### Problem statement:
Each line of the data should be transcribed exactly as given.

*** Record set ***

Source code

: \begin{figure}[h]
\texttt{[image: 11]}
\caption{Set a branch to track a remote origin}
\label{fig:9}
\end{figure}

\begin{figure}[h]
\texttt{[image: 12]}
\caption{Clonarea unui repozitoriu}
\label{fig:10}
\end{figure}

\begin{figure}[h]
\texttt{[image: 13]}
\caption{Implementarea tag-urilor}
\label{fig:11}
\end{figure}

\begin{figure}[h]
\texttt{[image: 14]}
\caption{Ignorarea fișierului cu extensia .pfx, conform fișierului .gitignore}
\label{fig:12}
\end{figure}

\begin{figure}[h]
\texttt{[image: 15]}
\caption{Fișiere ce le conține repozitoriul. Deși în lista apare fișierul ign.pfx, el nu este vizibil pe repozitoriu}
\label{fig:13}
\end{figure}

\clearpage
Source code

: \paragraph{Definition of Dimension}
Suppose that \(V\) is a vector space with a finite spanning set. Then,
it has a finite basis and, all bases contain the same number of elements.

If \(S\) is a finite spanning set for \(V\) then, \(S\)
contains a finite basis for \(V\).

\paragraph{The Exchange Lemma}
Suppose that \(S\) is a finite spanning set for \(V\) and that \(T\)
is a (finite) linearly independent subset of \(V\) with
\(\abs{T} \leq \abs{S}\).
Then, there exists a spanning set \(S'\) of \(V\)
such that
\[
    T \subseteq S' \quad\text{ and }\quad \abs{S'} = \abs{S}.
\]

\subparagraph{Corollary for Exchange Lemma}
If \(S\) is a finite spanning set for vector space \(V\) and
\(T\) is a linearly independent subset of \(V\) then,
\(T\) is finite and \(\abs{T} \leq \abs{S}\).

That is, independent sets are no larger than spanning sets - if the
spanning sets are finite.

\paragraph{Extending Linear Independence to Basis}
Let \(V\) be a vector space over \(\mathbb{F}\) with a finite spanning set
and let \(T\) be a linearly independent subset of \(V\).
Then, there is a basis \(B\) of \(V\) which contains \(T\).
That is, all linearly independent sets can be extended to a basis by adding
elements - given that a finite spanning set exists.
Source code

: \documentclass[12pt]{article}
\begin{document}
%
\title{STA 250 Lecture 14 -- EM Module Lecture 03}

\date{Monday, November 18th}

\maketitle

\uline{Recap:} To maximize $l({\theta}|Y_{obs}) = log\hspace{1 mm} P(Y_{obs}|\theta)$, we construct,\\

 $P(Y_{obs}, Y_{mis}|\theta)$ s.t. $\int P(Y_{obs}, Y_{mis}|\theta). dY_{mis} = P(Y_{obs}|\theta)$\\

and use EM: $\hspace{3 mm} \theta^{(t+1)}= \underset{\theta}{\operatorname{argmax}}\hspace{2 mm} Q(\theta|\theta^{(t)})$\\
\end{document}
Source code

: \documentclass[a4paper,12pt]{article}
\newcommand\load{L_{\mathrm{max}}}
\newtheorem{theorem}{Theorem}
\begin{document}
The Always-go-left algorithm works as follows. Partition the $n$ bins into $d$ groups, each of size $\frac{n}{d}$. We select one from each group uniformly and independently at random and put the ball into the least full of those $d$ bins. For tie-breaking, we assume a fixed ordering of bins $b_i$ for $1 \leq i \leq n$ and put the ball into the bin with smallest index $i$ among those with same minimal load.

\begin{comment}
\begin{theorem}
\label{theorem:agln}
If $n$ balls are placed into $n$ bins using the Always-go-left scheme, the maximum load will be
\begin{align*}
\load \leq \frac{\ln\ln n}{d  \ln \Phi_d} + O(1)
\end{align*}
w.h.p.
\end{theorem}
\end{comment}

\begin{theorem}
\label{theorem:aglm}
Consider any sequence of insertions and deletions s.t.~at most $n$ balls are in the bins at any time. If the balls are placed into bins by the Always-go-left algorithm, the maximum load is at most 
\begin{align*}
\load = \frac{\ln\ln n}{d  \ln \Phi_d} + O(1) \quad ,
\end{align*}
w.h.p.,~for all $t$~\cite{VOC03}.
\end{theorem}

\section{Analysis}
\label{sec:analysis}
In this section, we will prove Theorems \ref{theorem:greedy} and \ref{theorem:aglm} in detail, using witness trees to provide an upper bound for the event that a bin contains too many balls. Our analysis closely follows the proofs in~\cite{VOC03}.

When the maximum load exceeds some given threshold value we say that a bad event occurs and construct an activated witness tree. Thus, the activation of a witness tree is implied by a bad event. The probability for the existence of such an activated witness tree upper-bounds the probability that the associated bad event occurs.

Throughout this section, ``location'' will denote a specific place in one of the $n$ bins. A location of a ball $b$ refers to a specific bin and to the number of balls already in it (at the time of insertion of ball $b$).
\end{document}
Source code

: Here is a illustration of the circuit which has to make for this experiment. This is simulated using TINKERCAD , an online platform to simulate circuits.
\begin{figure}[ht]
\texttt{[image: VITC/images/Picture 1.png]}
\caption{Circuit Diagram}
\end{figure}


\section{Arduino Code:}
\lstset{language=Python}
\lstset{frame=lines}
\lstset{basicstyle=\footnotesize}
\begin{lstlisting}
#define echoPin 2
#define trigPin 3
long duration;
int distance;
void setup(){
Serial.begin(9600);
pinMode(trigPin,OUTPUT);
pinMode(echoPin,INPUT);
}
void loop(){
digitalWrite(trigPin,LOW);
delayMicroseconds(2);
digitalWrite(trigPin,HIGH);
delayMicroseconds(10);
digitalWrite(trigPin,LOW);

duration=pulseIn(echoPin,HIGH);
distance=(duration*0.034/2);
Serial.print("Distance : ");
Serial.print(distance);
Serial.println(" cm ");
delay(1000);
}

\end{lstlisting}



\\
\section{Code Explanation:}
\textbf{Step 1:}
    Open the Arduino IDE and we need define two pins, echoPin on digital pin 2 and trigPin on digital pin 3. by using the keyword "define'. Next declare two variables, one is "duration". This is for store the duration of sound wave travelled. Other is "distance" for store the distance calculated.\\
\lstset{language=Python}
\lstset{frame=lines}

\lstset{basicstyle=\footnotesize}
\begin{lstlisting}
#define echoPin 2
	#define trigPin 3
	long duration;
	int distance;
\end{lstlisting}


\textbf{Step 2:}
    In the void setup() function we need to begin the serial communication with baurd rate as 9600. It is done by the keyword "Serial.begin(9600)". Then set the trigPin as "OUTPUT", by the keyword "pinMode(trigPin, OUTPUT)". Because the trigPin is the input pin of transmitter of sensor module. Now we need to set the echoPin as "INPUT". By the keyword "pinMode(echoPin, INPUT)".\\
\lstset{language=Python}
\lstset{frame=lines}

*** End of Record set ***

### Task solution:
Source code

: \begin{figure}[h]
\texttt{[image: 11]}
\caption{Set a branch to track a remote origin}
\label{fig:9}
\end{figure}

\begin{figure}[h]
\texttt{[image: 12]}
\caption{Clonarea unui repozitoriu}
\label{fig:10}
\end{figure}

\begin{figure}[h]
\texttt{[image: 13]}
\caption{Implementarea tag-urilor}
\label{fig:11}
\end{figure}

\begin{figure}[h]
\texttt{[image: 14]}
\caption{Ignorarea fișierului cu extensia .pfx, conform fișierului .gitignore}
\label{fig:12}
\end{figure}

\begin{figure}[h]
\texttt{[image: 15]}
\caption{Fișiere ce le conține repozitoriul. Deși în lista apare fișierul ign.pfx, el nu este vizibil pe repozitoriu}
\label{fig:13}
\end{figure}

\clearpage
Source code

: \paragraph{Definition of Dimension}
Suppose that \(V\) is a vector space with a finite spanning set. Then,
it has a finite basis and, all bases contain the same number of elements.

If \(S\) is a finite spanning set for \(V\) then, \(S\)
contains a finite basis for \(V\).

\paragraph{The Exchange Lemma}
Suppose that \(S\) is a finite spanning set for \(V\) and that \(T\)
is a (finite) linearly independent subset of \(V\) with
\(\abs{T} \leq \abs{S}\).
Then, there exists a spanning set \(S'\) of \(V\)
such that
\[
    T \subseteq S' \quad\text{ and }\quad \abs{S'} = \abs{S}.
\]

\subparagraph{Corollary for Exchange Lemma}
If \(S\) is a finite spanning set for vector space \(V\) and
\(T\) is a linearly independent subset of \(V\) then,
\(T\) is finite and \(\abs{T} \leq \abs{S}\).

That is, independent sets are no larger than spanning sets - if the
spanning sets are finite.

\paragraph{Extending Linear Independence to Basis}
Let \(V\) be a vector space over \(\mathbb{F}\) with a finite spanning set
and let \(T\) be a linearly independent subset of \(V\).
Then, there is a basis \(B\) of \(V\) which contains \(T\).
That is, all linearly independent sets can be extended to a basis by adding
elements - given that a finite spanning set exists.
Source code

: \documentclass[12pt]{article}
\begin{document}
%
\title{STA 250 Lecture 14 -- EM Module Lecture 03}

\date{Monday, November 18th}

\maketitle

\uline{Recap:} To maximize $l({\theta}|Y_{obs}) = log\hspace{1 mm} P(Y_{obs}|\theta)$, we construct,\\

 $P(Y_{obs}, Y_{mis}|\theta)$ s.t. $\int P(Y_{obs}, Y_{mis}|\theta). dY_{mis} = P(Y_{obs}|\theta)$\\

and use EM: $\hspace{3 mm} \theta^{(t+1)}= \underset{\theta}{\operatorname{argmax}}\hspace{2 mm} Q(\theta|\theta^{(t)})$\\
\end{document}
Source code

: \documentclass[a4paper,12pt]{article}
\newcommand\load{L_{\mathrm{max}}}
\newtheorem{theorem}{Theorem}
\begin{document}
The Always-go-left algorithm works as follows. Partition the $n$ bins into $d$ groups, each of size $\frac{n}{d}$. We select one from each group uniformly and independently at random and put the ball into the least full of those $d$ bins. For tie-breaking, we assume a fixed ordering of bins $b_i$ for $1 \leq i \leq n$ and put the ball into the bin with smallest index $i$ among those with same minimal load.

\begin{comment}
\begin{theorem}
\label{theorem:agln}
If $n$ balls are placed into $n$ bins using the Always-go-left scheme, the maximum load will be
\begin{align*}
\load \leq \frac{\ln\ln n}{d  \ln \Phi_d} + O(1)
\end{align*}
w.h.p.
\end{theorem}
\end{comment}

\begin{theorem}
\label{theorem:aglm}
Consider any sequence of insertions and deletions s.t.~at most $n$ balls are in the bins at any time. If the balls are placed into bins by the Always-go-left algorithm, the maximum load is at most 
\begin{align*}
\load = \frac{\ln\ln n}{d  \ln \Phi_d} + O(1) \quad ,
\end{align*}
w.h.p.,~for all $t$~\cite{VOC03}.
\end{theorem}

\section{Analysis}
\label{sec:analysis}
In this section, we will prove Theorems \ref{theorem:greedy} and \ref{theorem:aglm} in detail, using witness trees to provide an upper bound for the event that a bin contains too many balls. Our analysis closely follows the proofs in~\cite{VOC03}.

When the maximum load exceeds some given threshold value we say that a bad event occurs and construct an activated witness tree. Thus, the activation of a witness tree is implied by a bad event. The probability for the existence of such an activated witness tree upper-bounds the probability that the associated bad event occurs.

Throughout this section, ``location'' will denote a specific place in one of the $n$ bins. A location of a ball $b$ refers to a specific bin and to the number of balls already in it (at the time of insertion of ball $b$).
\end{document}
Source code

: Here is a illustration of the circuit which has to make for this experiment. This is simulated using TINKERCAD , an online platform to simulate circuits.
\begin{figure}[ht]
\texttt{[image: VITC/images/Picture 1.png]}
\caption{Circuit Diagram}
\end{figure}


\section{Arduino Code:}
\lstset{language=Python}
\lstset{frame=lines}
\lstset{basicstyle=\footnotesize}
\begin{lstlisting}
#define echoPin 2
#define trigPin 3
long duration;
int distance;
void setup(){
Serial.begin(9600);
pinMode(trigPin,OUTPUT);
pinMode(echoPin,INPUT);
}
void loop(){
digitalWrite(trigPin,LOW);
delayMicroseconds(2);
digitalWrite(trigPin,HIGH);
delayMicroseconds(10);
digitalWrite(trigPin,LOW);

duration=pulseIn(echoPin,HIGH);
distance=(duration*0.034/2);
Serial.print("Distance : ");
Serial.print(distance);
Serial.println(" cm ");
delay(1000);
}

\end{lstlisting}



\\
\section{Code Explanation:}
\textbf{Step 1:}
    Open the Arduino IDE and we need define two pins, echoPin on digital pin 2 and trigPin on digital pin 3. by using the keyword "define'. Next declare two variables, one is "duration". This is for store the duration of sound wave travelled. Other is "distance" for store the distance calculated.\\
\lstset{language=Python}
\lstset{frame=lines}

\lstset{basicstyle=\footnotesize}
\begin{lstlisting}
#define echoPin 2
	#define trigPin 3
	long duration;
	int distance;
\end{lstlisting}


\textbf{Step 2:}
    In the void setup() function we need to begin the serial communication with baurd rate as 9600. It is done by the keyword "Serial.begin(9600)". Then set the trigPin as "OUTPUT", by the keyword "pinMode(trigPin, OUTPUT)". Because the trigPin is the input pin of transmitter of sensor module. Now we need to set the echoPin as "INPUT". By the keyword "pinMode(echoPin, INPUT)".\\
\lstset{language=Python}
\lstset{frame=lines}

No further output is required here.